WORK REQUIRED: In the report on Scotland's Nations League match, what score did Belgium beat Luxembourg by in Leuven?

***** TEXT BLOCK

On the scoreboard, though, it was close to perfect.
Scotland had started the evening four goals better off than Belgium on goal difference. They ended it in exactly the same position. Belgium, as expected, brushed aside Luxembourg in Leuven, but their 6-0 win could not eat into Scotland’s advantage, not after the Scots had already thrashed the same opposition 7-0 at Hampden.
So the equation remains intact heading into Tuesday’s final round of fixtures. Scotland top Group B4 on goal difference and hold their fate in their own hands. Belgium will fancy filling their boots again away to Luxembourg. Scotland must do the same “away” to Israel – though they will walk out at the same Hungarian ground that staged this match, with UEFA still insisting Israel’s fixtures are played on neutral territory for security reasons.
Andreatta knows the margins are thin. She talked of “fine-tuning our final-third actions” over the next few days, determined to squeeze every last goal out of this team.
“The performance was what we were looking for,” she told BBC Scotland. “The game started really fast. We shaped the game and we dominated. That’s what we’ll focus on – how we can continue to be dominant in game two.
“What is really pleasing is the variation, whether it is from open play or second-phase set-pieces. That makes it difficult for any opponent to try to nail down how to stop you.”
She sounded like a coach who liked almost everything she saw on the ball. The caveat, unspoken but obvious, was that she might have to go back to what she called “a beautiful stadium” and “a good surface” without one half of her world-class midfield axis.
Because until that stretcher appeared, Cuthbert had been everywhere.
The 27-year-old opened the scoring, then slipped into the role of creator, laying on two more. She snapped into tackles, drove through the lines, and knitted Scotland’s attacks together. She was the spark as Scotland hunted the sort of ruthless scoreline that keeps a campaign alive.
Her absence, if confirmed, will shift even more of the load onto Caroline Weir. As if there was not enough already.
Weir, who looks set to leave Real Madrid this summer, delivered the kind of performance that underlines why she wears the armband. A hat-trick, and she could easily have walked away with more. Composed finishes, clever movement, a calmness that spread through the side whenever the ball reached her feet.
“She leads from the front although she’s in midfield and she’s just a classy person and a classy player and, in situations that really matter, she stands up,” Andreatta said. “That’s what we needed tonight.”
Hanson echoed it from a player’s perspective.
“Obviously she is a role model for everyone, so we all look up to her and learn from her,” the forward said. “She sets the standards and, if she is playing well, we all play well.
“We are very happy to score loads of goals, but we have another game and we just move on to the next one.”
That “next one” is anything but routine.
Top spot in Group B4 brings promotion to League A in the Nations League and a far smoother path towards the 2027 World Cup in Brazil. Only League A group winners qualify directly from Europe. For everyone else, the play-offs loom – and the draw there is shaped heavily by where you finish now.
Three teams from this group will make those play-offs. The group winners will be seeded, joining the fourth-placed sides from League A in ties against runners-up and third-placed teams from League B. Finish first and you control the narrative. Slip, and the route gets steeper.
So Scotland walk back into the Bozsik Arena on Tuesday with a simple, brutal brief: win big again. Chase goals, but do it carefully. Protect what they have while trying to improve it.
With Cuthbert, that feels ambitious but familiar. Without her, it becomes a test of character as much as quality.
Nights like this always leave a mark. The scoreline will help Scotland’s World Cup dream. The image of their midfield driving force leaving on a stretcher may yet define how far that dream can realistically go.

**********
***** INFORMATION GIVEN

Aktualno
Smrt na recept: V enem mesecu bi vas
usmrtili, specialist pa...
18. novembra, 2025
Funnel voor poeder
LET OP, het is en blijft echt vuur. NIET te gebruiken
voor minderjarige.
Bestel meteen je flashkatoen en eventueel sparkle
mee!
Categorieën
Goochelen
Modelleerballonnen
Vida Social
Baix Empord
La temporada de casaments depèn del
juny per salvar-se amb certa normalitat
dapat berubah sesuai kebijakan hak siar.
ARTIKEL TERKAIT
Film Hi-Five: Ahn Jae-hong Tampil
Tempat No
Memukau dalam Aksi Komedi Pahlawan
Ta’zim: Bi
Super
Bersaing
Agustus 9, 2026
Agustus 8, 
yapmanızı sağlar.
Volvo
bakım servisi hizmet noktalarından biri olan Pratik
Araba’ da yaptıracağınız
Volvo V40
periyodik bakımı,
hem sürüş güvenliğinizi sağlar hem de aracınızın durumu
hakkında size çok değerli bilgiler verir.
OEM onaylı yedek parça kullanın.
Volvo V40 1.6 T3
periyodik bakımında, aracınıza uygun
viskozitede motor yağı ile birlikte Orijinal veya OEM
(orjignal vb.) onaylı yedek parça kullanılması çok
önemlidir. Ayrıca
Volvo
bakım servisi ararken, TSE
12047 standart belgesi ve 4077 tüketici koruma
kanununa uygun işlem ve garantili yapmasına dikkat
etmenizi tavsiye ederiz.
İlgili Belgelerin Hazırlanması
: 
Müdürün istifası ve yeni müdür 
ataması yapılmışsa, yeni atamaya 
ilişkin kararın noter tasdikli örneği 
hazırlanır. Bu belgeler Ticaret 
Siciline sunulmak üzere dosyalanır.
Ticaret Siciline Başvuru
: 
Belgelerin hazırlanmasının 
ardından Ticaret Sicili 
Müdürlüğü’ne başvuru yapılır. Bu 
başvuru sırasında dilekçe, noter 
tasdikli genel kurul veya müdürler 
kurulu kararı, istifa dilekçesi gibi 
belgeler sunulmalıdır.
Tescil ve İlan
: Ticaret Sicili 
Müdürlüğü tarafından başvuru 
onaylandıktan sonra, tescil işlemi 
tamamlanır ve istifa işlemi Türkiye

**********

RESULT FOR THIS EXERCISE: 6-0